Dear friend,
This self-promotional newsletter is about three things.
First, Fifty Two: While our weekly publication is on hiatus, recognition for its second season of stories has been rolling in this week.
At this year’s ACJ India Awards, among a stellar list of honourees, “Hunger” by Andrew Fidel Fernando received a special mention in the ‘social impact’ category. Fidel travelled through Sri Lanka after a momentous year of popular uprising to report a story of deep and wide-ranging crisis.
“Uprooted” by Sarita Santoshini received a special mention in the ‘social impact’ category. This was one of the first stories we commissioned. Sarita had to wait a couple of years before the time was right to finish it. It’s about how the residential school system in Odisha is changing the lives of young Adivasis — an echo of how residential schools have affected children from indigenous communities in many parts of the world, over the last couple of centuries.
At the One World Media awards, Deepa Padmanaban received a special mention in the ‘environmental impact’ category for “Identity Crisis,” her work on how Indian forensic scientists are attempting to ease one of the most fundamental sorrows of natural disasters: finding and identifying the dead.

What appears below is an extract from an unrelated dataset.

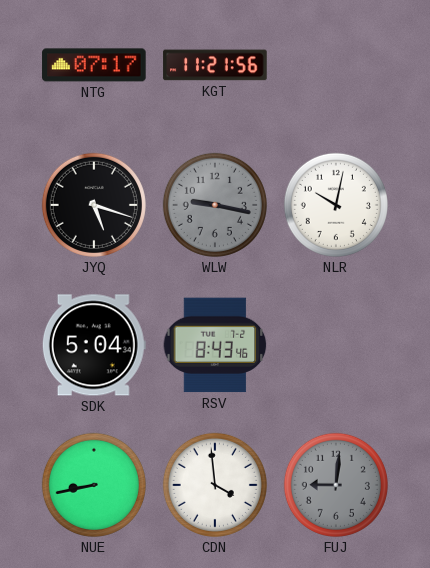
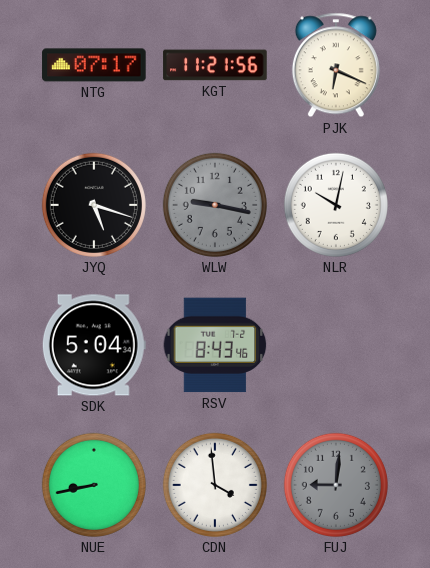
PJK: none -> 6:19
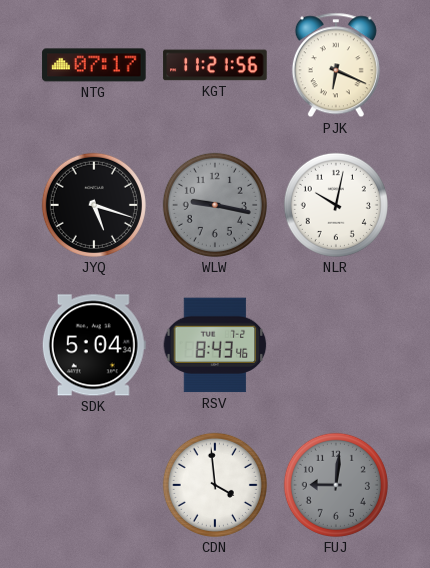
NUE: 8:43 -> none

And Ankur Paliwal is on their print feature shortlist for “Off Balance,” the story of a rare disease that affects the members of just a few communities in India changes — and the story of how doctors and researchers are trying to ease their unusual burdens.

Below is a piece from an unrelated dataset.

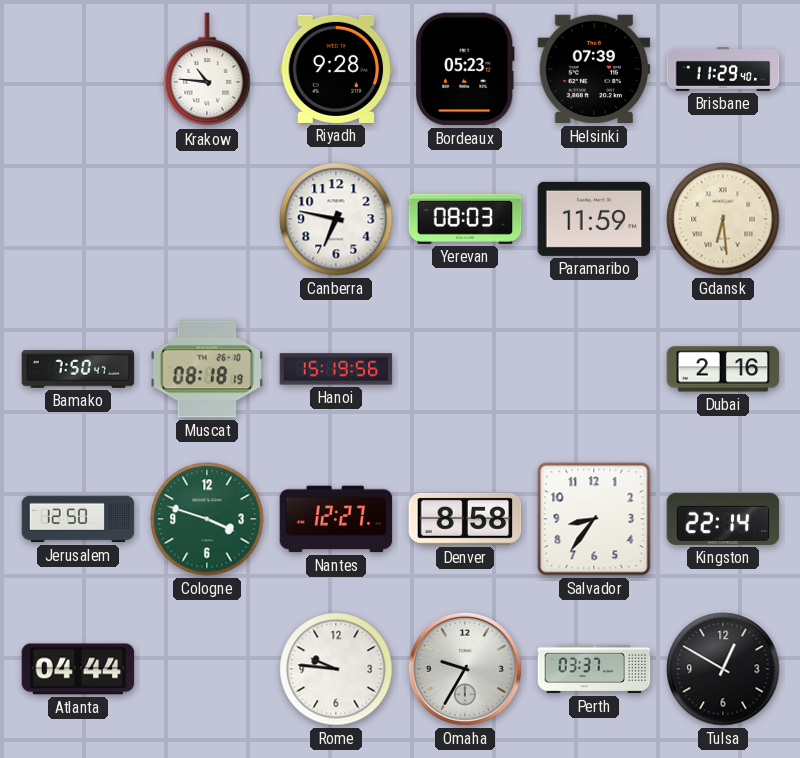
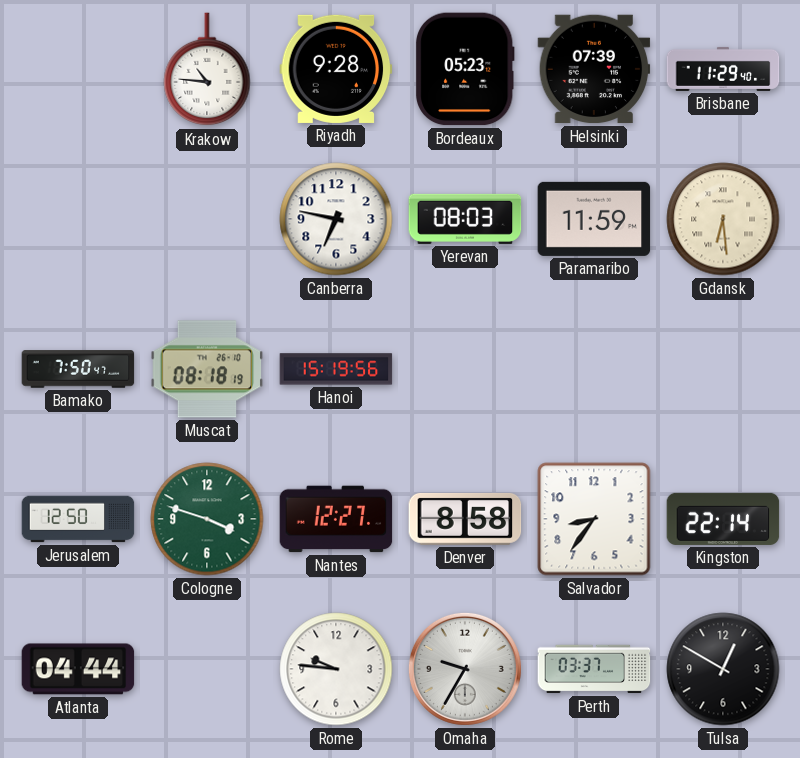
Dubai: 2:16 -> none
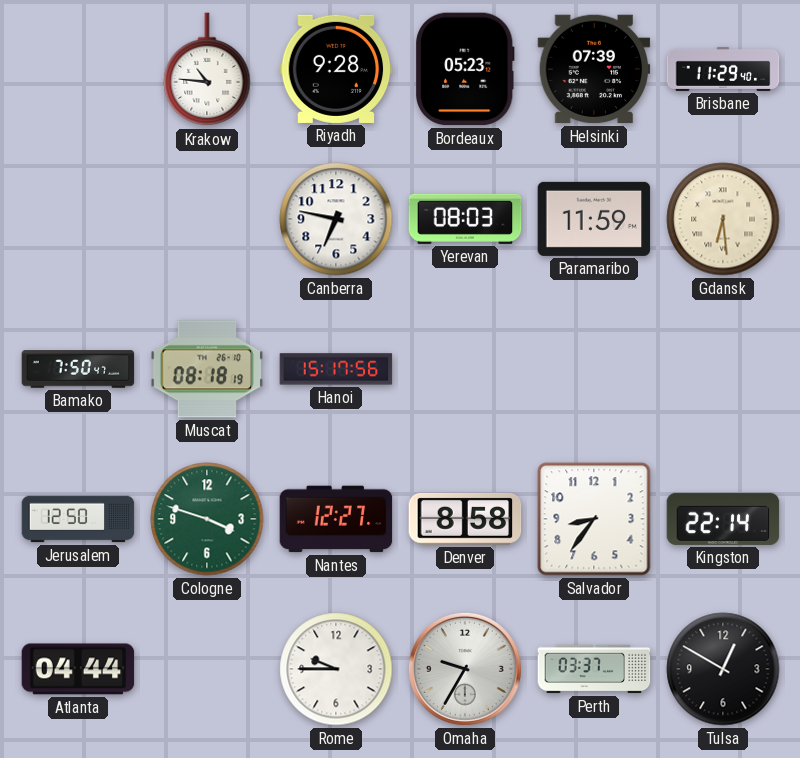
Hanoi: 15:19 -> 15:17
Rome: 9:46 -> 9:45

Stay with me a moment longer: we’re also on the SOPA shortlists. Karishma Mehrotra is nominated for excellence in tech reporting for “Human Touch,” her story about the young women in small-town India who make up the unseen manual force that teaches AI systems their work.
And Bhavya Dore is shortlisted for excellence in feature writing, for “The Match,” a haunting story about European children adopted out of Sri Lanka decades ago, who are returning to find their birth families.
Second, The Lit Pickers.
Despite the other things Deepanjana and I get up to, our short two-season podcast about books and reading is somehow the thing we are most frequently asked about in person. We also often get asked to recommend books or talk about what we’re reading. Since I’m always interested in what Deepanjana is reading, this is a bid to nudge her into updating her own newsletter. Here’s a list of books I’ve been reading or re-reading over the last couple of weeks:
Yeh Un Dinon Ki Baat Hai: Incredible trove of essays edited and translated from Urdu by Yasir Abbasi, drawn from film magazines published in the second half of the twentieth century. It includes writing from Kaifi Azmi and Shakeel Badayuni, Naushad writing on K. Asif, memoir-essays from Nadira and Dilip Kumar, and op-eds by Balraj Sahni and Dev Anand. Unbelievable! Bloomsbury India.
Sone Chandi Ke Buth: Edited and translated by Syeda Hameed and Sukhpreet Kahlon, a selection of film writing by the amazingly prolific (and really very charming) Khwaja Ahmad Abbas, who writes about everything from the Kapoors to workers’ struggles to film as the Indian public’s great teacher of the Hindustani language. Penguin India/Vintage.
Darlingji: Kishwar Desai’s champagne bucket of a double-biography, on the private lives of Nargis and Sunil Dutt, maybe among the most fun books about the Hindi movie business anyone has ever published. Aside: Desai has a more recent book, also drawn out of the neglected archive, called The Longest Kiss. It is about Devika Rani and Himansu Rai. I started reading it in advance of Vikramaditya Motwane’s show Jubilee, which I thought I’d jump into feet-first, but haven’t gotten around to just yet. (Aside to the aside: Neerja Deodhar wrote a wonderful Fifty Two story about Motwane’s own family and the making of their epic Hindi movie about the freedom struggle.) Harper Collins India.
Bombay Hustle: Making Movies In A Colonial City: The scholar Debashree Mukherjee writes a thrilling exploration of the world of pre-1947 cinema, which can feel unimaginably different from what came afterwards to present-day moviegoers, whose primary pastime is, after all, forgetting things. Columbia University Press / Penguin India.
Nobody’s Girl Friday: By J.E. Smyth, about what Bette Davis called the “twenty years in which women ran Hollywood,” a contradiction of the prevailing idea that women workers and executives disappeared when American cinema transformed from a maverick silent-picture business to an industry controlled by behemoth studios. This book was totally new to me. I bristled a bit at the title because I love His Girl Friday. But the real world is full of ambitious successful women, while there are no editors like Cary Grant, other than myself. Oxford University Press.
This is a pretty narrow list, targeted towards the third thing this newsletter is about —
— a short essay I wrote for Film Companion called “Everything About Nargis Was A Serve.”
It came out on the forty-second anniversary of the death of my favourite movie star. I don’t want to extend this newsletter much further but I would like to point out that almost all the films I refer to in the article are available for free on YouTube right now. Most are sadly un-subtitled, but there is an un-grody print of Awaara with English subs that I honestly recommend for a reminder of just what a good movie it is.